Michael Rothstein, ESPN Staff Writer 10y

Schwartz explains using Riddick over Bush

ALLEN PARK, Mich. -- The timing seemed odd for Theo Riddick. He had barely been used on offense this season, a sixth-round pick relegated mostly to special teams his rookie season.

Yet with his team trailing and needing big plays to try and come back against Pittsburgh on Sunday, Detroit went not with running back Reggie Bush -- the guy they signed specifically for his big-play capability -- but Riddick, who has barely played in that situation.

“It was just a couple plays,” Schwartz said Monday. “We didn’t have Joique (Bell) at that time, he had gone out of the game and Reggie had been taking a lot of reps and wanted to take a little bit of that load off of him, wasn’t more than anything there.

“Riddick has a role. We have personnel packages for him. We never really, really since the preseason, he’s really never got involved once the games come around and that’s something we’re looking to do because he’s a good player and he can make some plays for us.”

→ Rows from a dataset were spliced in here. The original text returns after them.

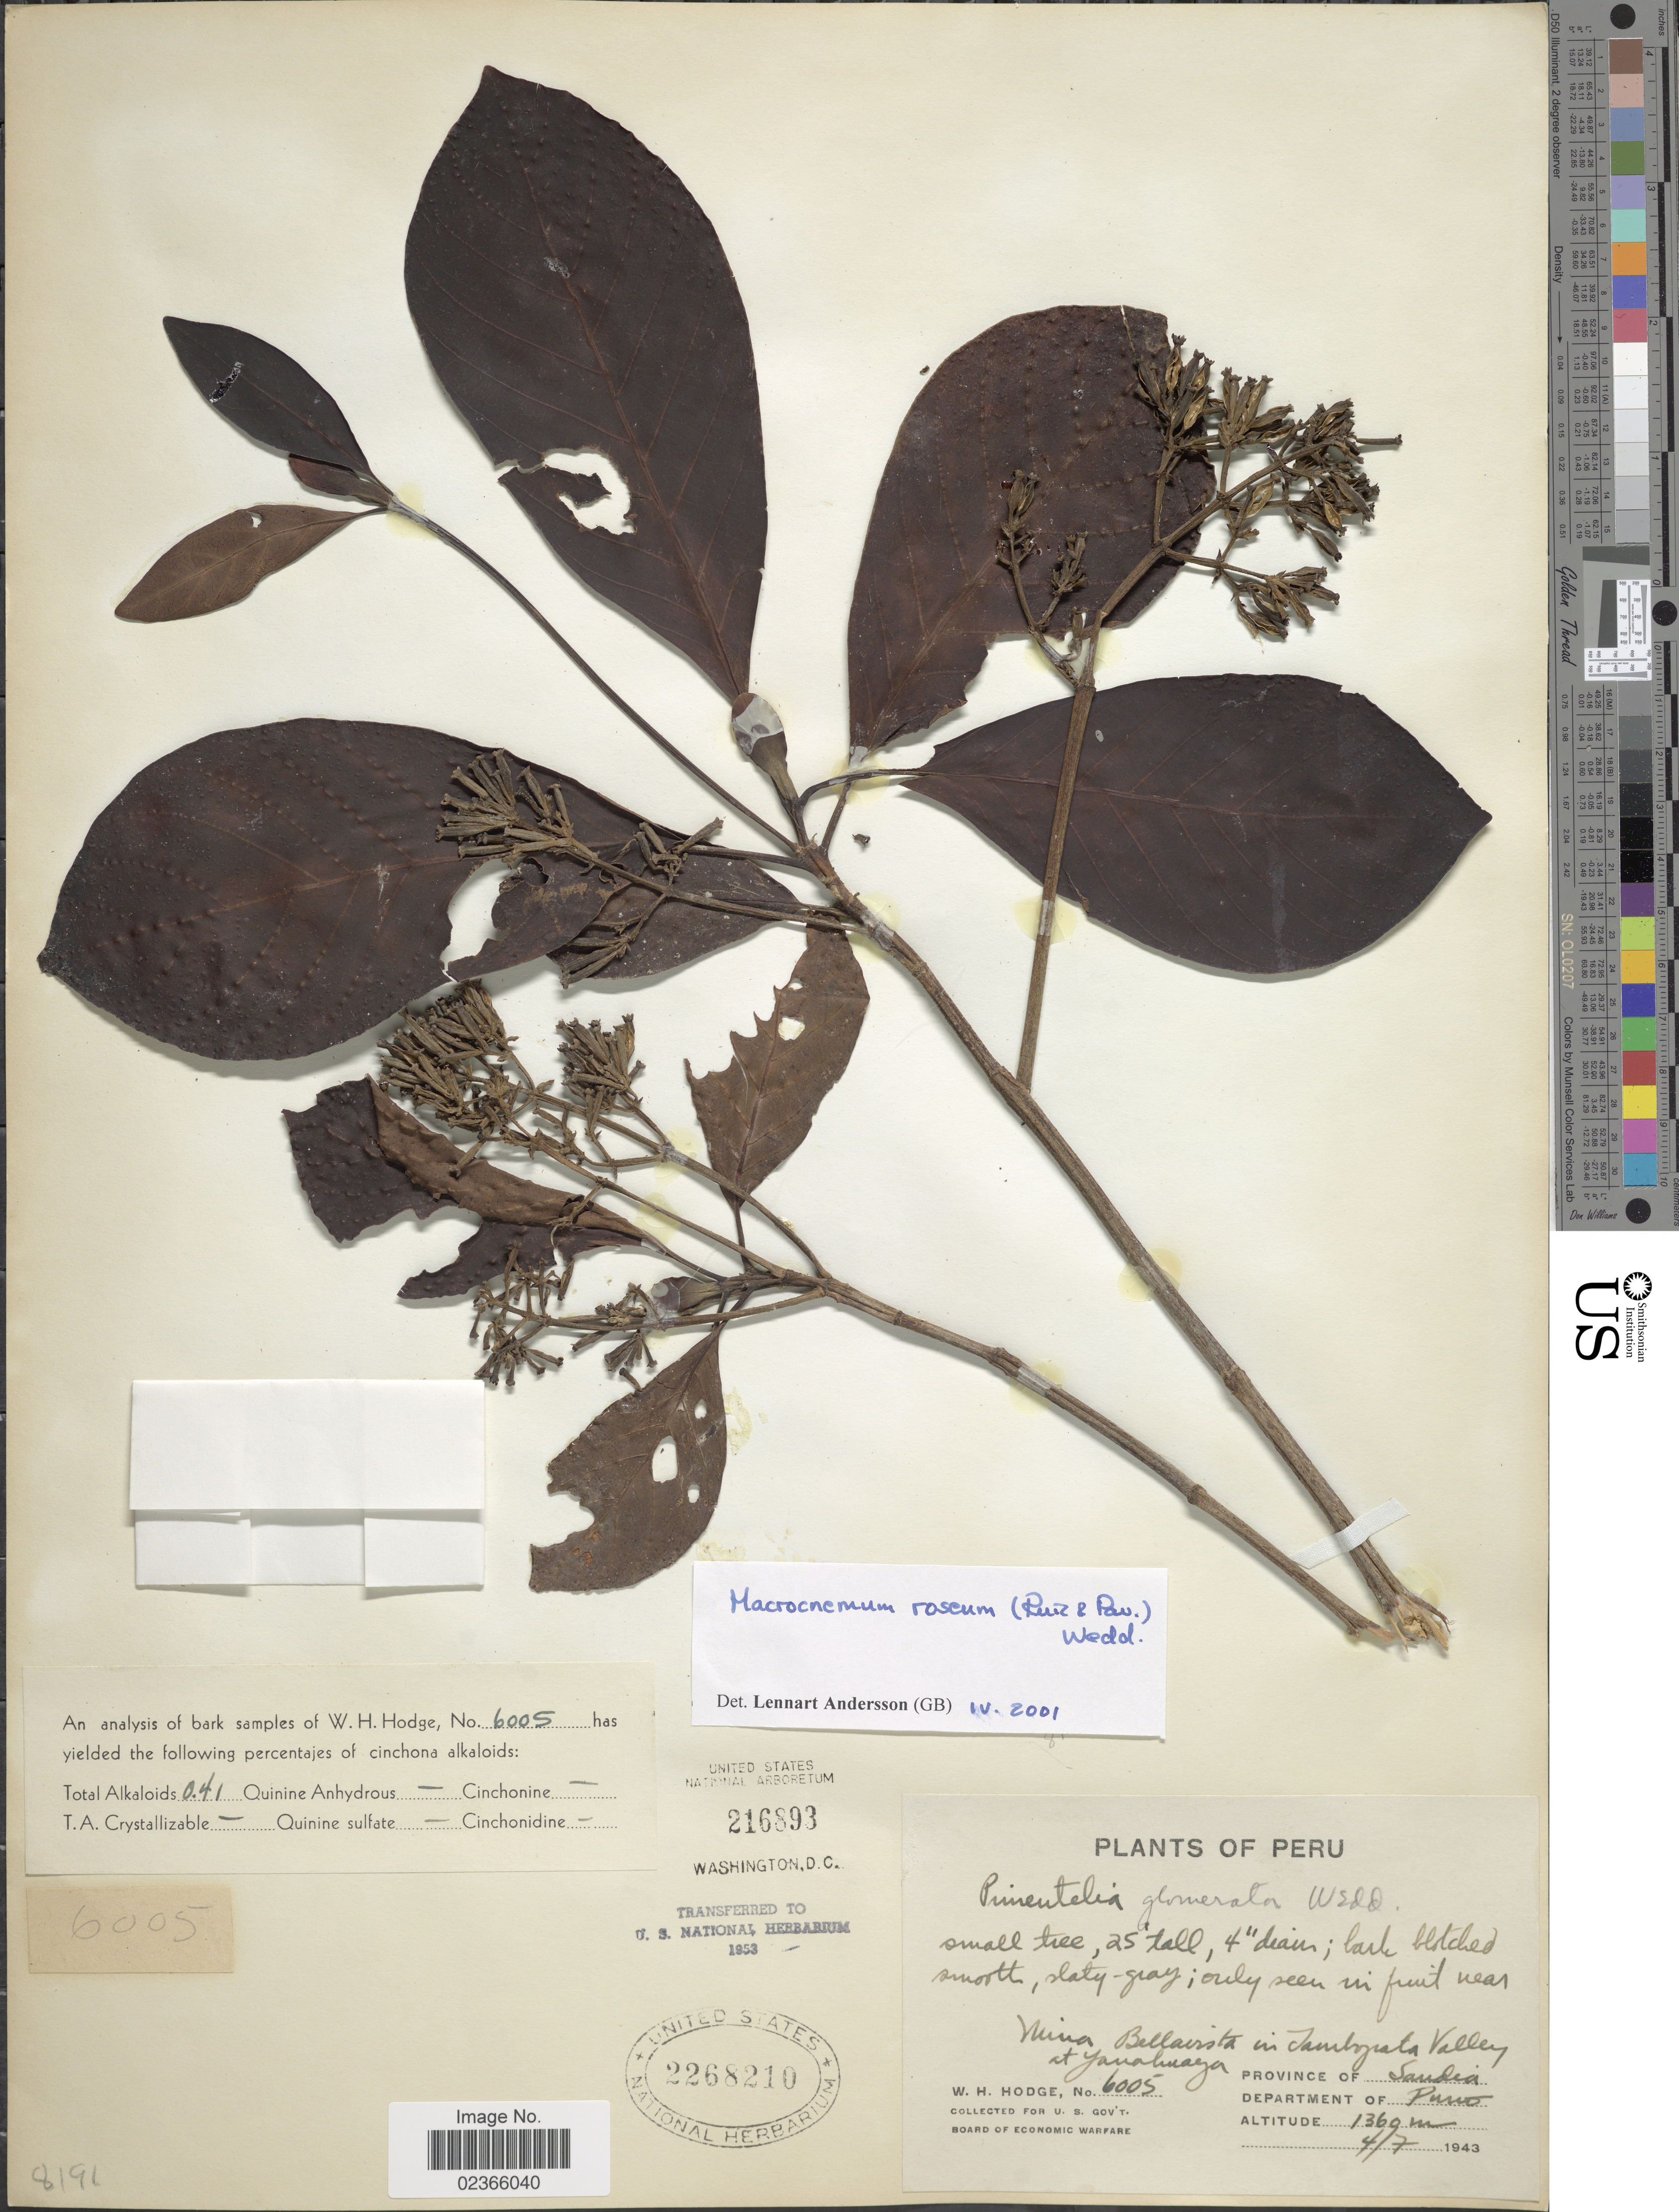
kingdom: Plantae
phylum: Tracheophyta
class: Magnoliopsida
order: Gentianales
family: Rubiaceae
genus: Macrocnemum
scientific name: Macrocnemum roseum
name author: Wedd.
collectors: W. Hodge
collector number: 6005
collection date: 1943-07-04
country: Peru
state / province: Puno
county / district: Sandia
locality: Mina Bellairsta in Tambopata Valley at Yanahuaya.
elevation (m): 1360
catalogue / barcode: US 2268210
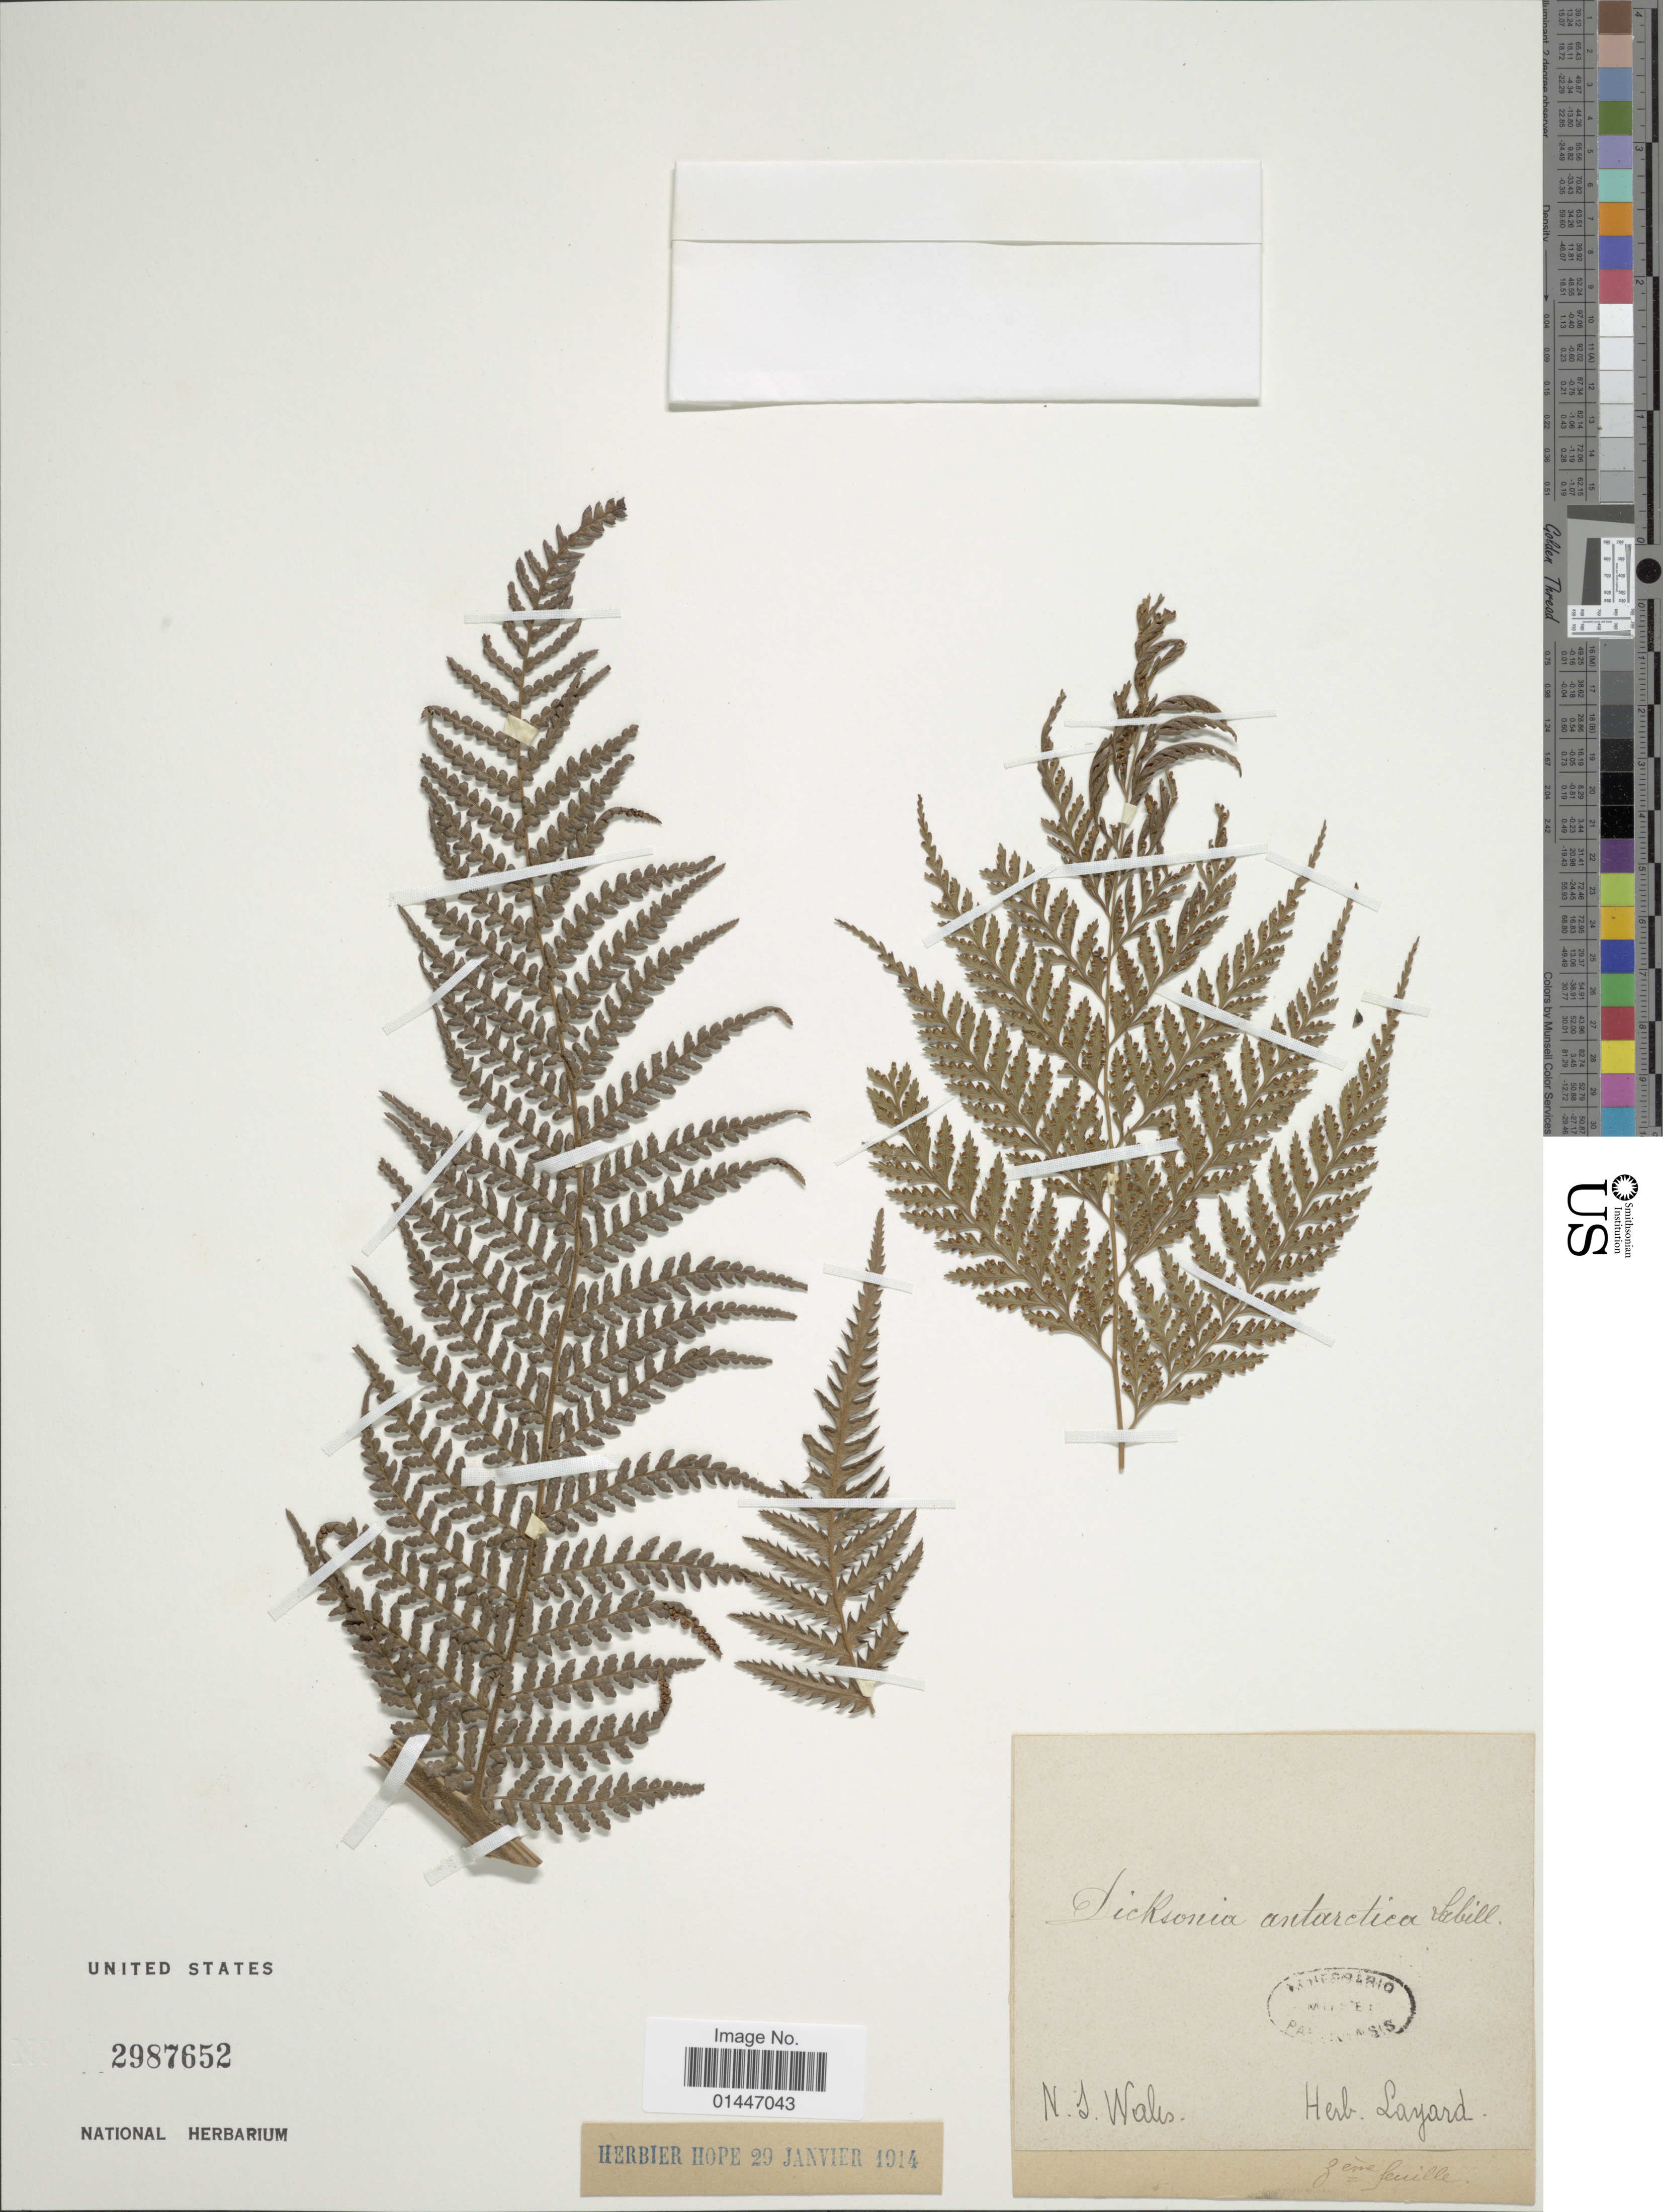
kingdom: Plantae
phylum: Tracheophyta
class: Polypodiopsida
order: Cyatheales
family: Dicksoniaceae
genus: Dicksonia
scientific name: Dicksonia antarctica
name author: Labill.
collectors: ex herb. Layard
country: Australia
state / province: New South Wales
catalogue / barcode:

But to use him there was a bit interesting. Bush’s workload wasn’t anything different than in prior weeks. Bush had 42 snaps Sunday (58 percent of the plays), the fourth-lowest full game snap count for Bush this season. In back-to-back-to-back weeks in October, he played 50 snaps against Cleveland, 55 against Cincinnati and then a season-high 64 against Dallas.

The past two weeks, though, his snaps have diminished. He played 39 against Chicago and then 42 on Sunday. His 12 carries were also the fewest he’s had in a full, healthy game this season.

Also, Bush said he was healthy enough to play at the end and Bush said he felt he wasn’t on the field for the final plays of the game because he fumbled in the first half, not because of rest.

“Probably because I fumbled the ball. Turned the ball over, you know, that’s what happens,” Bush said. “I’ve been in this league long enough to know that. So there’s nobody to blame but myself.”

Bush said it is up to the coaches whether he would be on the field in late, critical situations like the one Sunday against Pittsburgh.

On Monday, Schwartz said Bush wasn’t being punished when he sat at the end of the game.

“That was early in the game,” Schwartz said. “We weren’t all of a sudden going to pull him out late in a game on that one. Theo’s got some good ability in the pass game. He didn’t show it in this one, he dropped the ball that was thrown to him and he looked funny out there with a clean uniform on when everybody else was out there.

“But that had nothing to do with that. That being said, we do need to do a better job protecting the ball.”

Ball security has been an issue for Bush this season. He has now lost fumbles in two of the past three games and almost lost a third fumble, but the Lions were able to run a quick play before Pittsburgh could challenge the call.

Bush had an overall rough game Sunday, gaining a season-low 54 total yards -- including 31 yards rushing (a season-low for him in a full game) and 23 yards receiving.

“Yeah, just, rough day,” Bush said. “Just got to find a way to bounce back. Be better and find a way to get a win next week.

“Championship teams don’t stack losses. You know, they stack wins. So, obviously, this one stings and we know we should have come out with the win (Sunday) but we didn’t execute and turn the ball over, starting with myself. So we have to find a way to get better and be better.”